Mr Kwadha has planted over 20 species of trees and is teaching other farmers how to do business by practising agriculture that averts climate change and earns maximum benefits.

This has won him recognition and his fortunes are getting brighter.

He also benefited from a fund by the World Bank in 2011, implemented through the Bio-Carbon Fund, which entered into an agreement dubbed the Emission Reduction Purchase Agreement (ERPA) that seeks to purchase the carbon credits which the project generates.

This year, the World Bank will pay a total of Sh28 million to farmers under the Emission Reduction Purchase Agreement, signed at The Hague in Netherlands.

In the setup, the amount carbon emitted to the atmosphere by plants and animals is measured before the method is applied through tree planting and other eco-friendly practices.

After the practices have been applied, the reduction in the emission is established in what is called a Clean Development Mechanism (CDM). A CDM project must provide emission reductions that are compared to what would have otherwise occurred.

The project can earn certified emission reduction credits, each equivalent to one tonne of carbon dioxide, which are then calculated and paid for.

The CDM project which seeks to avert climate change effected by carbon emitted especially through agricultural and industrial practices was discussed at the Kyoto meeting on climate change.

In Nyanza, 7,000 farmers are being educated by the Swedish Cooperative Centre (SCC Vi Agroforestry) in Madiany, Kombewa and Wangai, to adopt the smart land management practices, while preparing to start earning income from carbon credits, expected to be implemented later this year.

These farmers, together with others in Kitale, will be among the first group in Africa to earn revenue through carbon credits, when the plan is implemented.

SCC Vi-Agroforestry Kisumu project manager Wilson Nyariwo says that so far the organisation has trained 15,000 farmers in Western and Nyanza provinces.

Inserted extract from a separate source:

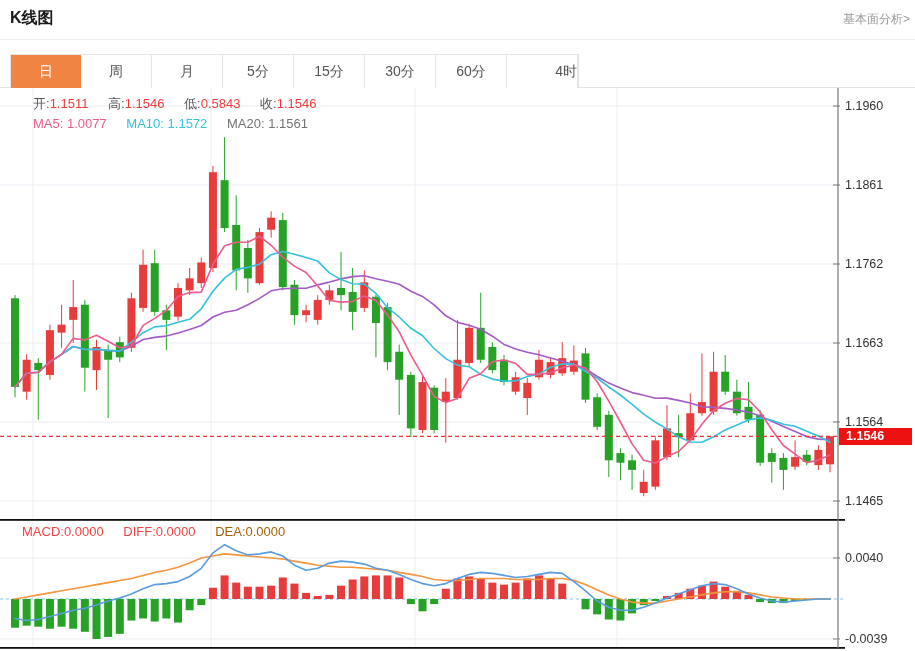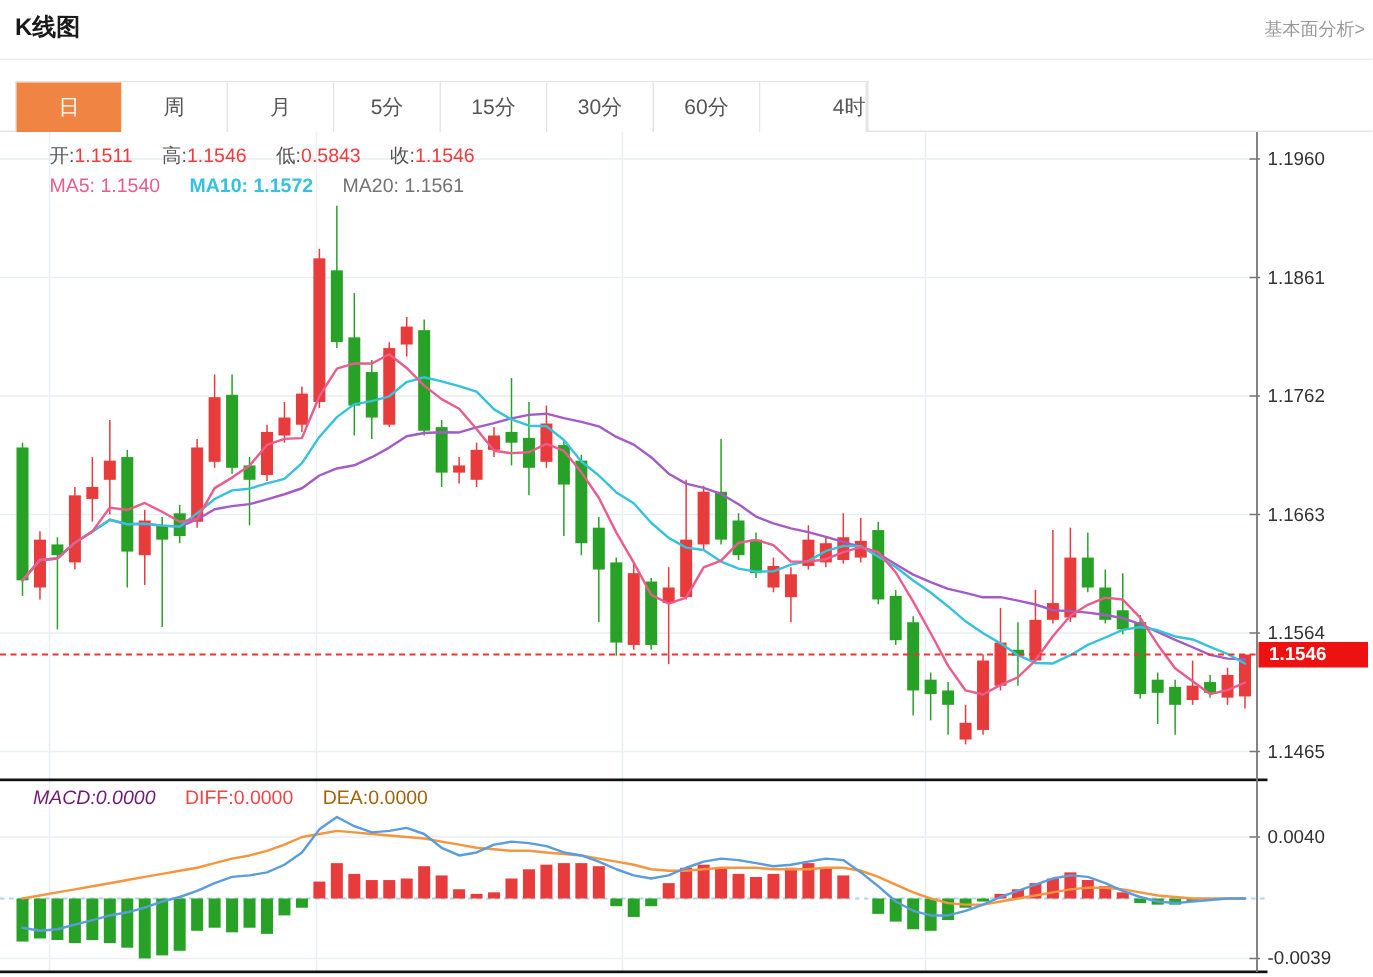"1.1540" span { text: 1.1540 -> 1.0077 }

He said that payment for the carbon credits shall be made after verification of amount of carbon seized by the farmers through sustainable agriculture practices, and when a market for their carbon has been identified.

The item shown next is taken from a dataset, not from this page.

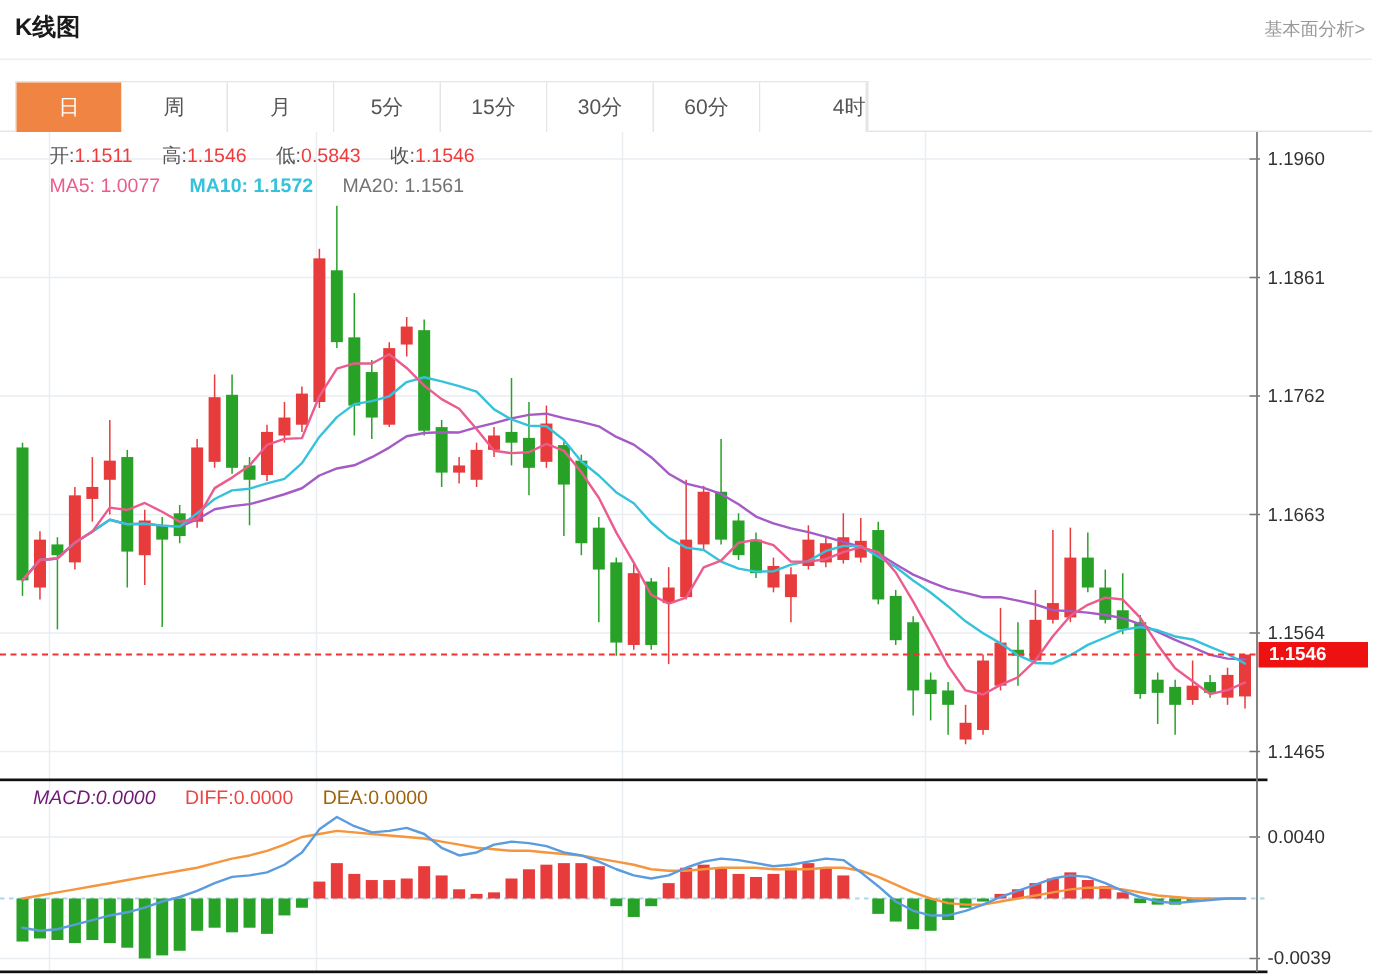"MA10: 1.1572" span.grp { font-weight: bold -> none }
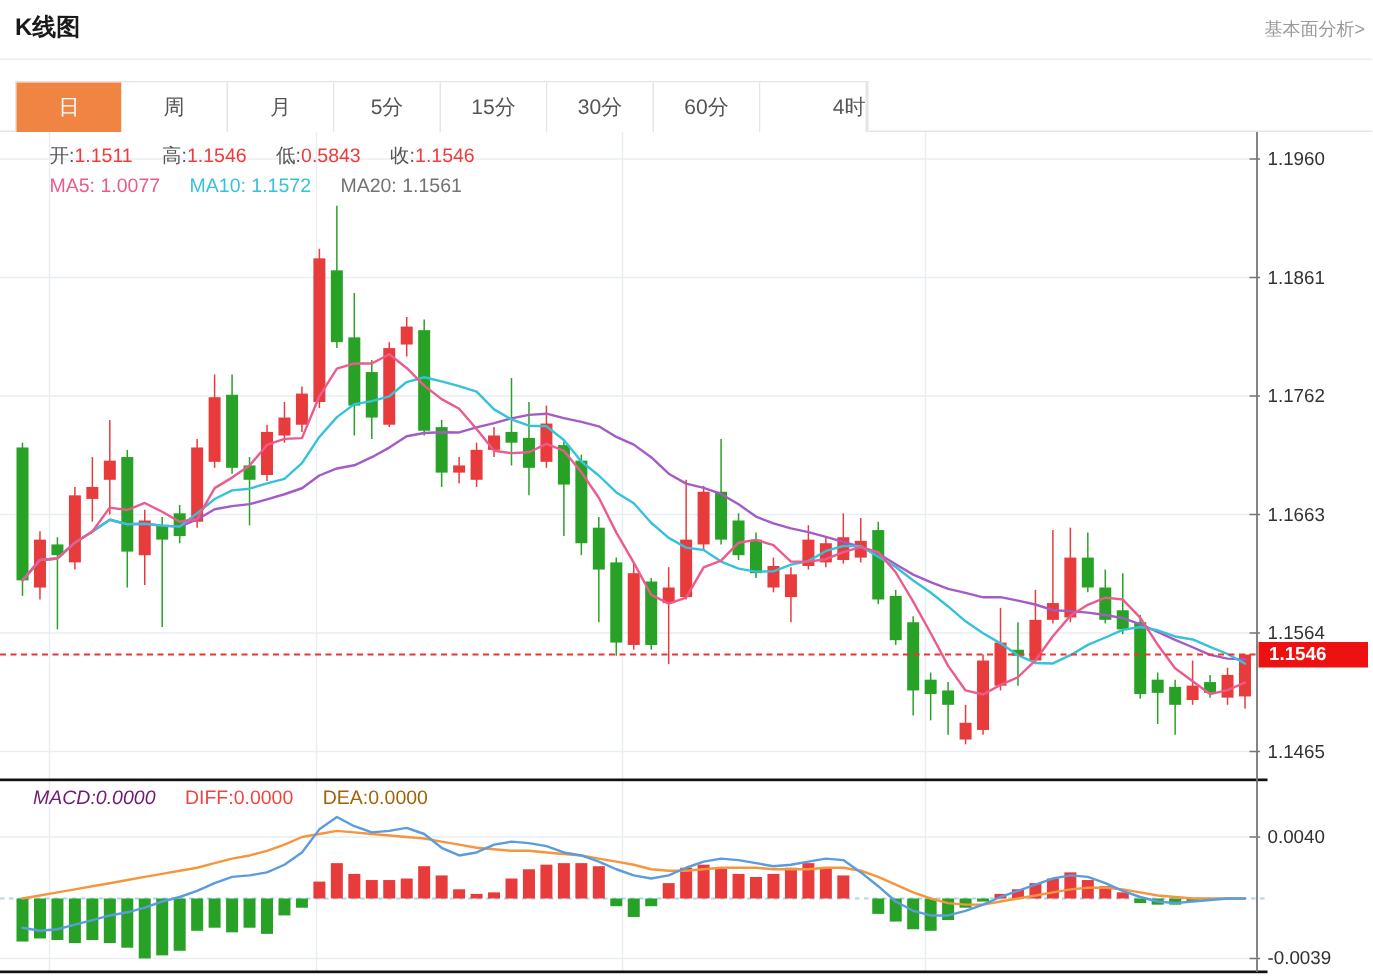"MACD:0.0000" span.grp { color: #701a75 -> #ef4444; font-style: italic -> none }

Mr Kwadha is optimistic that after the completion of the United Nations Conference on Sustainable Development in Rio De Janeiro, Brazil (Dubbed Rio +20), more governmental and non-governmental organisations will be more focused on ways of encouraging farmers to engage in climate-friendly farming practices that will in turn give them more revenue.

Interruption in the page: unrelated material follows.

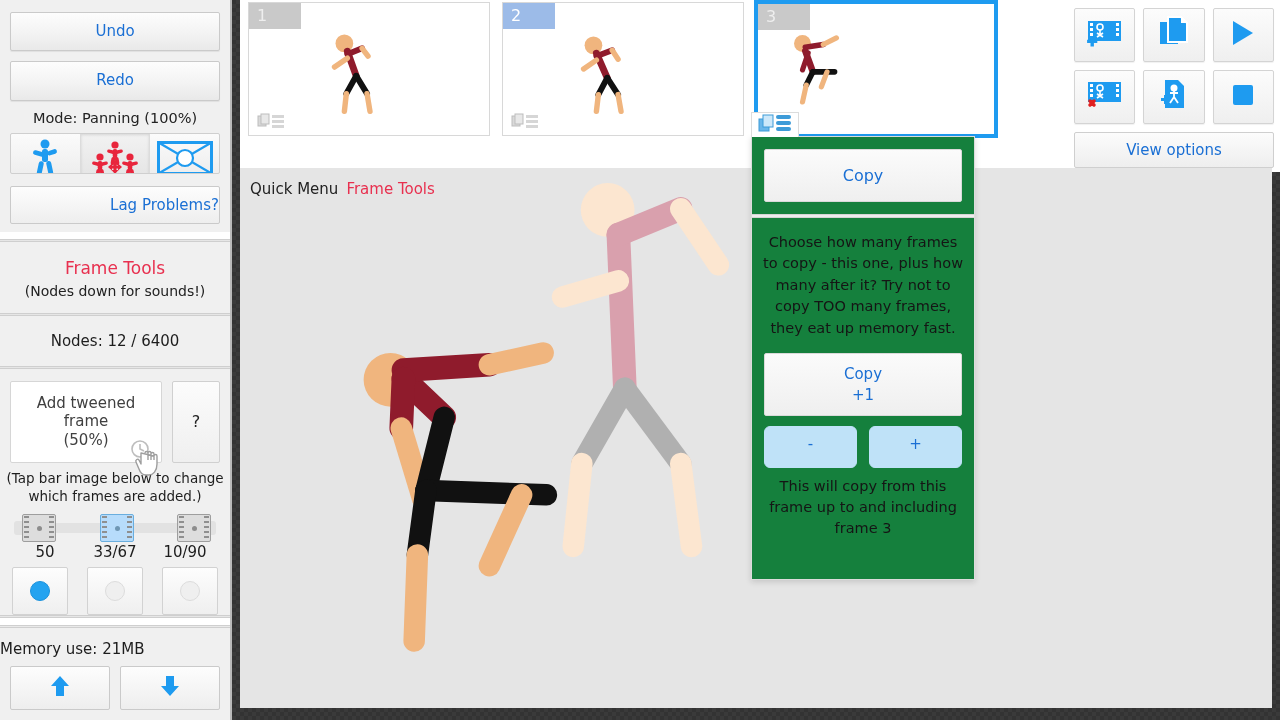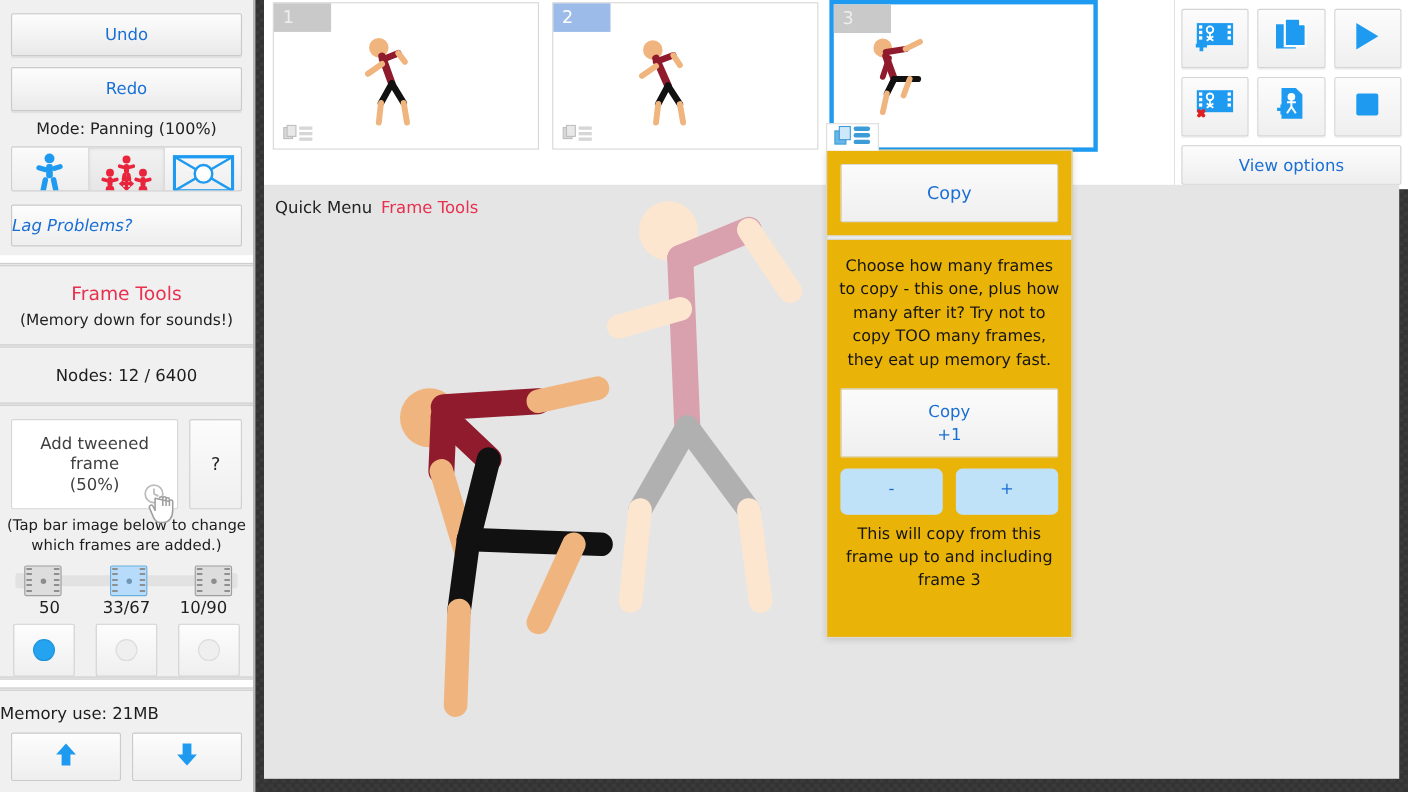"Copy" .popup { background: #eab308 -> #15803d }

Apart from Mr Kwadha and other farmers in Nyanza, several companies in Kenya such as Mumias Sugar Company and Kenya Electricity Generating Company (KenGen) have also taken to carbon trading to boost their earnings.

KenGen expects to realise about Sh300 million from the first tranche of carbon credit sales arising from the development of its geothermal Olkaria II Unit 3 that generates 35 megawatts (MW) of electricity.

Mumias Sugar Company in its part has signed a 10-year agreement with Japan Finance Corporation to sell carbon credit from its power generation activities that are carried out under the clean development mechanism (CDM) using bagasse.

Bagasse is a fibrous by-product of sugar cane crushing that is used fire the boilers to generate electricity. The company is expected to realise an annual displacement of 100,000 tonnes of carbon to be factored in the trading formula.

Two other Kenyan companies in March 2010 won grants from a new UN-backed facility that aims to boost the African carbon market through environmentally friendly projects.

Lake Turkana Wind Power Limited (LTWP) and Athi River Mining are among beneficiaries of the African Carbon Asset Development facility (ACAD) that has been set up as collaboration between the United Nations Environment Programme (Unep), Standard Bank and the German government’s International Climate Initiative.

The ACAD will support African carbon projects through a combination of technical assistance, grants and preferential access to corporate finance and transactional guidance.